However, in cases where the capital assets are insufficient to permit the parties to go their separate financial ways, the Court may consider it appropriate to make an order which provides for part of an ex-spouse’s on-going maintenance to be paid from a percentage of the breadwinner’s future bonus payments.

Bonus payments in the finance and banking sectors are usually contingent not only upon market factors but also work related performance. Consequently it may seem inherently unfair that a proportion of such bonuses may be ordered to be paid to a former spouse who is no longer making any contribution to the home-life of the breadwinner.

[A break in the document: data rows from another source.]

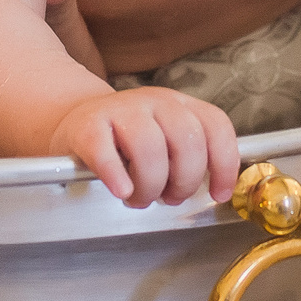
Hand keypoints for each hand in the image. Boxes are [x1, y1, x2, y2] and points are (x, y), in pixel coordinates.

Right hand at [49, 87, 240, 208]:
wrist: (76, 121)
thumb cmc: (127, 142)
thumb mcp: (165, 141)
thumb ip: (188, 157)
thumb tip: (213, 190)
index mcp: (180, 105)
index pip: (215, 126)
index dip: (225, 163)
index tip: (218, 193)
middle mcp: (156, 101)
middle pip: (187, 141)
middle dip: (184, 181)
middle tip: (169, 198)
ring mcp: (121, 109)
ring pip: (150, 148)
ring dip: (149, 185)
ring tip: (139, 198)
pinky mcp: (88, 125)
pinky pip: (106, 153)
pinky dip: (117, 177)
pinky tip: (121, 190)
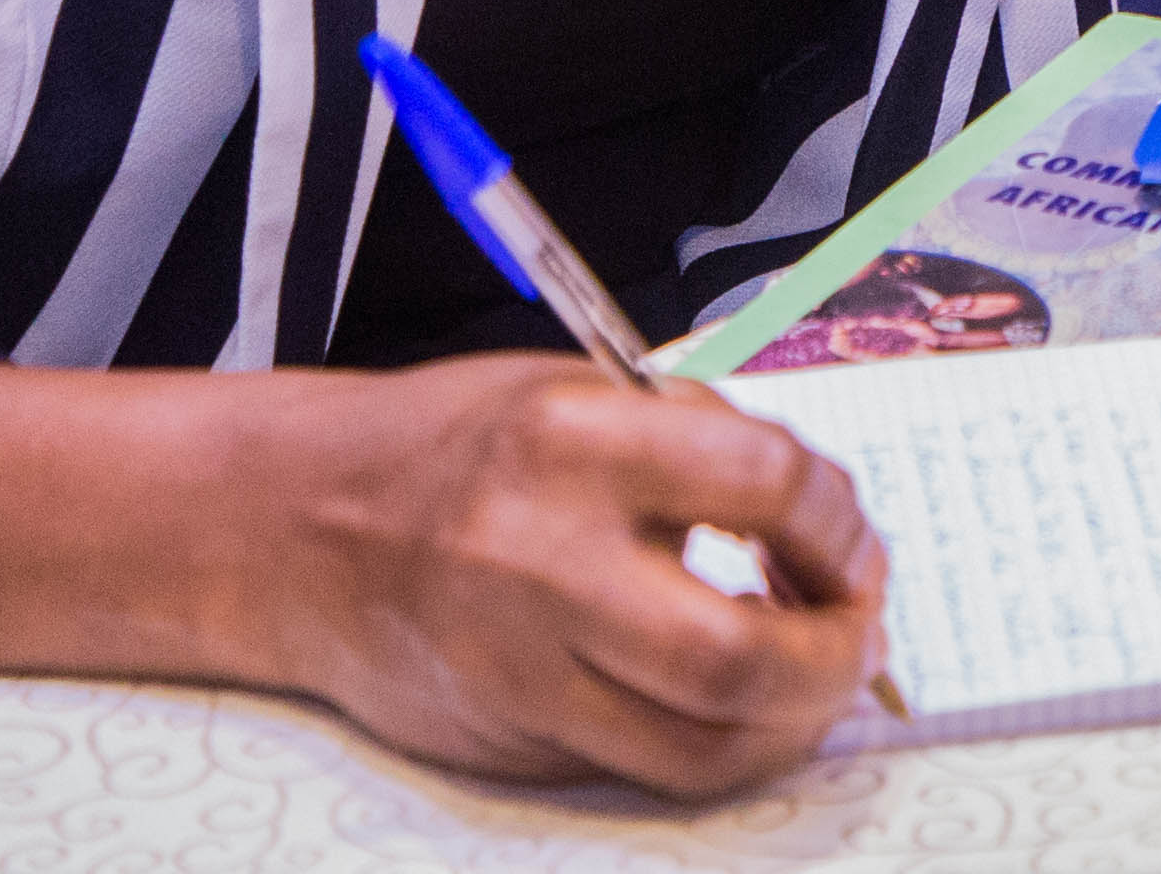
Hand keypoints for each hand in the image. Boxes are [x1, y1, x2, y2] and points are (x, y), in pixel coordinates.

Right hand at [271, 361, 893, 795]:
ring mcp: (520, 669)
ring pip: (705, 744)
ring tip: (819, 667)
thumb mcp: (587, 393)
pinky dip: (725, 742)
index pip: (764, 481)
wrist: (298, 530)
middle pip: (739, 656)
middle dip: (839, 653)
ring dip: (798, 716)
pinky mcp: (511, 741)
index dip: (840, 518)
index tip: (853, 535)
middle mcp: (541, 563)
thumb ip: (707, 445)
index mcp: (572, 442)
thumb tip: (830, 526)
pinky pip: (652, 768)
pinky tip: (743, 698)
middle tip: (863, 625)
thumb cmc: (458, 447)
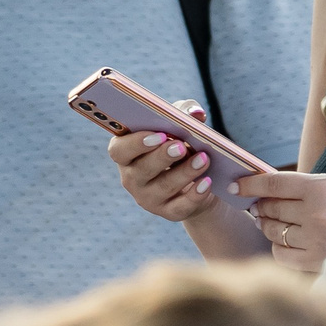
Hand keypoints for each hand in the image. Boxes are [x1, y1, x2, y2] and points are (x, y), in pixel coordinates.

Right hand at [107, 106, 221, 223]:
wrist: (197, 181)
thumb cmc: (181, 146)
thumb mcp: (180, 126)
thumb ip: (184, 112)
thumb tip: (195, 113)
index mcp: (126, 153)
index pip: (119, 150)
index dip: (136, 143)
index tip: (158, 135)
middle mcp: (131, 178)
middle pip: (141, 170)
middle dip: (161, 157)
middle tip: (180, 146)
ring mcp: (148, 198)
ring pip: (163, 187)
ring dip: (184, 172)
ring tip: (203, 159)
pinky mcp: (168, 212)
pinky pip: (179, 207)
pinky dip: (194, 195)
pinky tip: (206, 182)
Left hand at [236, 171, 325, 271]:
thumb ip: (306, 187)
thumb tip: (270, 191)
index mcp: (322, 189)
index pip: (274, 183)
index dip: (251, 184)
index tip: (237, 186)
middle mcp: (315, 214)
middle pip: (271, 208)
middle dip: (262, 206)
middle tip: (259, 206)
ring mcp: (315, 239)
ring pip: (272, 230)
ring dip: (267, 226)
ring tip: (270, 222)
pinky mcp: (317, 261)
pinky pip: (281, 254)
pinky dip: (277, 246)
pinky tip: (283, 242)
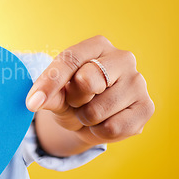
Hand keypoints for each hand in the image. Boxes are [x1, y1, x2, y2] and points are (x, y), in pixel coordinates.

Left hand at [25, 35, 154, 144]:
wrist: (93, 118)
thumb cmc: (73, 97)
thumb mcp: (57, 94)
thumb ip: (49, 94)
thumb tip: (35, 101)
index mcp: (97, 45)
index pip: (70, 60)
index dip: (49, 82)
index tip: (31, 103)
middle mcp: (122, 58)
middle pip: (87, 81)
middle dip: (73, 99)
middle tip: (76, 101)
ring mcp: (138, 82)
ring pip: (97, 111)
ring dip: (85, 119)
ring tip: (90, 113)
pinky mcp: (147, 107)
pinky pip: (112, 128)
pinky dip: (99, 133)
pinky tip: (103, 124)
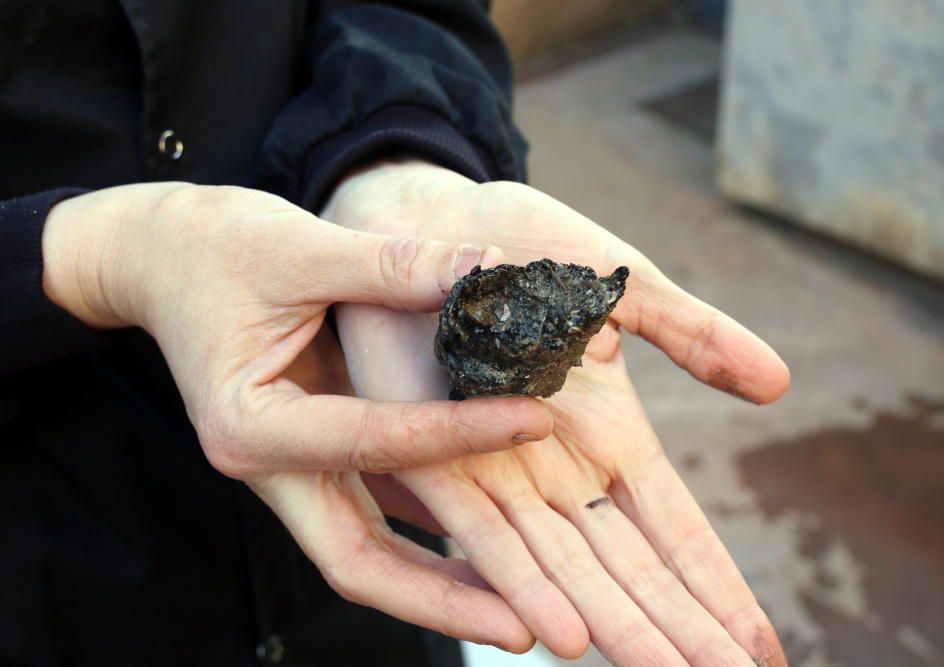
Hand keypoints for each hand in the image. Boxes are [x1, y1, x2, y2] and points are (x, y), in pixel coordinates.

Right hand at [41, 182, 553, 645]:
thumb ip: (396, 266)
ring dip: (440, 584)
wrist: (159, 255)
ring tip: (520, 604)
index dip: (459, 434)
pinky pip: (375, 509)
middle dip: (442, 598)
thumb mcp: (302, 248)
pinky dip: (427, 530)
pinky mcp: (311, 458)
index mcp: (250, 424)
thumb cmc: (215, 247)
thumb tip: (493, 267)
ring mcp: (288, 471)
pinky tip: (488, 536)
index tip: (535, 421)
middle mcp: (266, 466)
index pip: (371, 443)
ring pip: (368, 552)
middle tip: (525, 623)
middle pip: (359, 561)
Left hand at [328, 161, 789, 665]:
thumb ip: (692, 335)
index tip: (762, 651)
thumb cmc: (529, 248)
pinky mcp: (438, 457)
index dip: (719, 590)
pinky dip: (523, 584)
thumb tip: (779, 386)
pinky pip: (484, 535)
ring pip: (567, 570)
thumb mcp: (625, 288)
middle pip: (633, 569)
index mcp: (611, 437)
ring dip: (617, 626)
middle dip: (684, 631)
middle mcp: (559, 472)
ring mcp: (500, 472)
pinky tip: (562, 631)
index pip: (676, 532)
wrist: (436, 217)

It is important to remember that the Court will only take account of future bonus payments where there is insufficient capital in the “matrimonial pot” for a “clean break” to be ordered. A clean break divides the existing capital and ends further financial claims between former spouses. This is often the desired solution but where capital is more limited, recourse may be had to future income to fund spousal maintenance payments by one party to the other either for a fixed term or during their joint lives (i.e. until one of them dies).

Percentage Rules

Historically, there has been no cap on the amount a party could receive from their spouse’s future bonus payments. If, for example, the Court awarded the wife 15% of the husband’s future bonus payments for their joint lives, the wife would receive 15% of the bonus whether or not the bonus was in the sum £1,000 or £1 million.

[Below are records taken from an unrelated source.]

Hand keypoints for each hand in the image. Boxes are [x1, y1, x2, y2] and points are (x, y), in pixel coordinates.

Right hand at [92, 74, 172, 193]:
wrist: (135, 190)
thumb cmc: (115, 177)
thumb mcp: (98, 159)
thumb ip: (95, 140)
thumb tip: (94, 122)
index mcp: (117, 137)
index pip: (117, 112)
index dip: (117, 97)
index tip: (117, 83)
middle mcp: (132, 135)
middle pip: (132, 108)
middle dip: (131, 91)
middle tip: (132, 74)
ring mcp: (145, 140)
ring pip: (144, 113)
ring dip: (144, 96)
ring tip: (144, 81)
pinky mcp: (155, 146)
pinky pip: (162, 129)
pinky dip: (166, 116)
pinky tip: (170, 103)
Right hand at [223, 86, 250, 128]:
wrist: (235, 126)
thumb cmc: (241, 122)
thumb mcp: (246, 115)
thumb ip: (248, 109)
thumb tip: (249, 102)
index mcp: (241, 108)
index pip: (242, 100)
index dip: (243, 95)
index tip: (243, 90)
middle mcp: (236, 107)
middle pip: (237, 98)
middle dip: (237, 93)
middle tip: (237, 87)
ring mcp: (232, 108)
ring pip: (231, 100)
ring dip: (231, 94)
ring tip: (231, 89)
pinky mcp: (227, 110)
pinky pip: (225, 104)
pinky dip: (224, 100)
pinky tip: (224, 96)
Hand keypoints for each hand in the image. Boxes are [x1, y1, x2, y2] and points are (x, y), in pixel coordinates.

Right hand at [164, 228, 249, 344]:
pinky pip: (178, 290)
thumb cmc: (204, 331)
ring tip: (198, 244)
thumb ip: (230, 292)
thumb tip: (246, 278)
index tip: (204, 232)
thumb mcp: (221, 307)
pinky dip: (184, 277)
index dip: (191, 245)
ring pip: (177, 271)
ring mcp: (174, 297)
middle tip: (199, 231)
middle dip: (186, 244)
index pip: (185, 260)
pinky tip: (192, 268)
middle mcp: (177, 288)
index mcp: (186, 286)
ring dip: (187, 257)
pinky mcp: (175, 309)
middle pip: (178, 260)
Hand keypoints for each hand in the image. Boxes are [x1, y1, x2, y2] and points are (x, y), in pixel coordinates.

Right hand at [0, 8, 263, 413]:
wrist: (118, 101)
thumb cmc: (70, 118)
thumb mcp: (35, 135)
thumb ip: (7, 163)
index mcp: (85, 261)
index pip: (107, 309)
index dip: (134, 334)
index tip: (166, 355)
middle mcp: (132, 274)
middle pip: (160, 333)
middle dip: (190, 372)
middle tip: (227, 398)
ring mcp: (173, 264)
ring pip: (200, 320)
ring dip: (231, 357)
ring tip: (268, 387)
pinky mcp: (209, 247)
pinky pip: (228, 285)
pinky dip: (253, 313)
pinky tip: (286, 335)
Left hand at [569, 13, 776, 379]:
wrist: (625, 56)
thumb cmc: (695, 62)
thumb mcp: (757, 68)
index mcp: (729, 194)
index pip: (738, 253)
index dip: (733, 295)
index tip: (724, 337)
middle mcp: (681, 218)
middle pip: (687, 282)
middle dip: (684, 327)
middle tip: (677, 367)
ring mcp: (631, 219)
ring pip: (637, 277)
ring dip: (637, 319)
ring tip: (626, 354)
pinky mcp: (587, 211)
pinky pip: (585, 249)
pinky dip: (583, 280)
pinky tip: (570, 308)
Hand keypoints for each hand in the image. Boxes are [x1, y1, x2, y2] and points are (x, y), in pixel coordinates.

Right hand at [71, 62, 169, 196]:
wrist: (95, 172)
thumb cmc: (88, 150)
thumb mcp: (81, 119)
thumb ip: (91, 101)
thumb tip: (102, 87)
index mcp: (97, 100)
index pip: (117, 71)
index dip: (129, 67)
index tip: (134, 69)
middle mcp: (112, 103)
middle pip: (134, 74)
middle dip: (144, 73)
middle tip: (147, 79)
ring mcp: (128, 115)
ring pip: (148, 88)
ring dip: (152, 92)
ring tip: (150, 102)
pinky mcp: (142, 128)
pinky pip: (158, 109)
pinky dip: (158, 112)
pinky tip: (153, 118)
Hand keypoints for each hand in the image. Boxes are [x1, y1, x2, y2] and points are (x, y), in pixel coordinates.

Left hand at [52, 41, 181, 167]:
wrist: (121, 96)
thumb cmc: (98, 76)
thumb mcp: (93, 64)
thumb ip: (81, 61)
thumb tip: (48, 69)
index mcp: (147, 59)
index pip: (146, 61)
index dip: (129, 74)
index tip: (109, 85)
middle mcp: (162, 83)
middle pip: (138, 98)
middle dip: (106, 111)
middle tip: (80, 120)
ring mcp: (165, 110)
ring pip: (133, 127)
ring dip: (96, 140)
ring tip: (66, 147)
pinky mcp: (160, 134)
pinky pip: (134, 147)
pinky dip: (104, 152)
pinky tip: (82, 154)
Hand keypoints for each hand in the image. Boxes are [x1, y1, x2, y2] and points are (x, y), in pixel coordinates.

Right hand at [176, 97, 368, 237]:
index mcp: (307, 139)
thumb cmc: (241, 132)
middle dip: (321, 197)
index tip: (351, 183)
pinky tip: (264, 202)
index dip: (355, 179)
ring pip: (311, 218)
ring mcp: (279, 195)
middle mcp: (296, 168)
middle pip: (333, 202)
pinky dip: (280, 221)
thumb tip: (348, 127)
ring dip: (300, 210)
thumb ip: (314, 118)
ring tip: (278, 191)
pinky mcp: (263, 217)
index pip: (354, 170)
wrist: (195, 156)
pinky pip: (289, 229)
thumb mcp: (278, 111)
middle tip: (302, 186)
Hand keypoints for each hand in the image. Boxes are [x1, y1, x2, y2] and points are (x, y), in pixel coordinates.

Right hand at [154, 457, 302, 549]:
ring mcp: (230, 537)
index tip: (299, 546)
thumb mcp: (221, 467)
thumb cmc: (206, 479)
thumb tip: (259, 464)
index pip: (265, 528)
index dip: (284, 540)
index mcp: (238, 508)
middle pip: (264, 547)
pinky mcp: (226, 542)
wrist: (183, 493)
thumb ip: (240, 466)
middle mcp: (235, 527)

There is however some good news. In the recent English case of H v W [2013] EWHC 4105 (Fam), the High Court gave guidance about the correct approach to assessing, making and drafting spousal periodical payments orders payable from future bonuses.

H v W: Round One

The parties in H v W started to cohabit in 1992, married in 1997, separated in 2011, and were therefore together for some 19 years. The husband was the managing director of a bank and earned approximately £250,000 gross, plus a non-guaranteed bonus of about £200,000 consisting of cash and deferred cash and shares. The wife had not been in the workplace for approximately 15 years at the time of trial, but had previously been a legal secretary. The judge considered that the wife had a limited earning capacity in the region of approximately £500 per month gross (£6,000 per annum).

At first instance, the capital assets were divided between the husband and wife, who was awarded spousal maintenance on a joint lives basis at the rate of £3,750 per month, as well as 25% of all of the husband’s annual bonuses (net of tax and National Insurance) on a joint lives basis. The husband appealed and contended that the judge had been plainly wrong in awarding the wife 25% of all his future net bonuses on a joint lives basis.

H v W: “Bonus” Round

On appeal the Court found that the judge at first instance had fallen into error in failing to identify a cap on the amount to which the wife would be entitled from the husband’s total annual bonus. The Court agreed that the wife was entitled to 25% of the husband’s annual bonus income, but held that this entitlement should be capped so as to ensure that, regardless of the amount of bonus payments earned by the husband, the wife would not receive more than £20,000 per annum from those bonus payments. Of course whether spousal maintenance is ordered at all, in what sum and for how long lies in the discretion of the judge when negotiations fail. Inevitably some judges will favour encouraging wives along the path to financial independence while others may consider long term on-going support to be appropriate. To eradicate such inconsistency, the introduction of a formula to calculate the amount and duration of spousal maintenance has been recommended by the Law Commission’s long awaited Report on Matrimonial Property, Needs and Arrangements published in February 2014. However it will be several years before such a formula is devised and available.

In the interim, the amount at which maintenance from future bonus payments is capped will depend upon the circumstances of the case, and will be calculated accordingly but H v W illustrates a more equitable approach by the Courts in dealing with future bonus payments on divorce, and should provide some relief at last for earners with a bonus boosted income.